WHAT THE TASK ASKS: The line containing "right knee: (397, 353, 0)" and every line after it, through the end of the records below: repeat them exactly, nothing more.

━━━ RECORDS FOR THE TASK ━━━

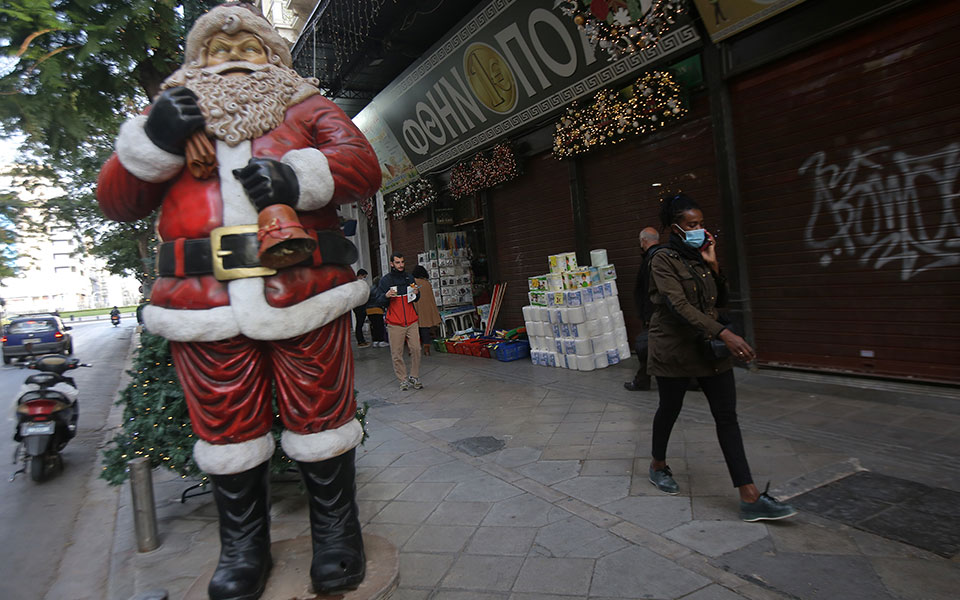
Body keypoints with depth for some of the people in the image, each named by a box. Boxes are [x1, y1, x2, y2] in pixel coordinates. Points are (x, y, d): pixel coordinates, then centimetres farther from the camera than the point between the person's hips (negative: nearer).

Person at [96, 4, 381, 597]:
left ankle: (337, 535, 23)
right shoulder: (171, 113, 24)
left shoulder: (308, 109, 19)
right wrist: (151, 141, -3)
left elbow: (363, 164, 2)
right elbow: (116, 201, 14)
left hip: (305, 297, -1)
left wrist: (299, 176, -16)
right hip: (205, 304, 2)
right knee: (227, 429, 8)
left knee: (320, 420, 4)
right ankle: (243, 549, 27)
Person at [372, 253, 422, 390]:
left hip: (412, 322, 3)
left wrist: (416, 293, -2)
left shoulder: (409, 277, 12)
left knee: (416, 350, -2)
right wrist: (386, 296, -22)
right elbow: (378, 300, -2)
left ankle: (414, 377, 11)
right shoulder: (385, 280, 0)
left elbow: (416, 299, 20)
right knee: (397, 353, 0)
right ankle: (403, 380, 10)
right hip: (395, 324, -3)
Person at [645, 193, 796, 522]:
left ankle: (750, 498, 2)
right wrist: (724, 333, -31)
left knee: (727, 417, 1)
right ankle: (658, 465, 37)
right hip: (675, 349, -6)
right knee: (670, 409, 11)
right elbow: (679, 306, -23)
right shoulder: (664, 261, -12)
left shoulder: (701, 256, 9)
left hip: (710, 348, 6)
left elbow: (720, 300, 12)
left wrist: (713, 264, -2)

━━━

RESPONSE AREA:
right knee: (397, 353, 0)
right ankle: (403, 380, 10)
right hip: (395, 324, -3)
Person at [645, 193, 796, 522]:
left ankle: (750, 498, 2)
right wrist: (724, 333, -31)
left knee: (727, 417, 1)
right ankle: (658, 465, 37)
right hip: (675, 349, -6)
right knee: (670, 409, 11)
right elbow: (679, 306, -23)
right shoulder: (664, 261, -12)
left shoulder: (701, 256, 9)
left hip: (710, 348, 6)
left elbow: (720, 300, 12)
left wrist: (713, 264, -2)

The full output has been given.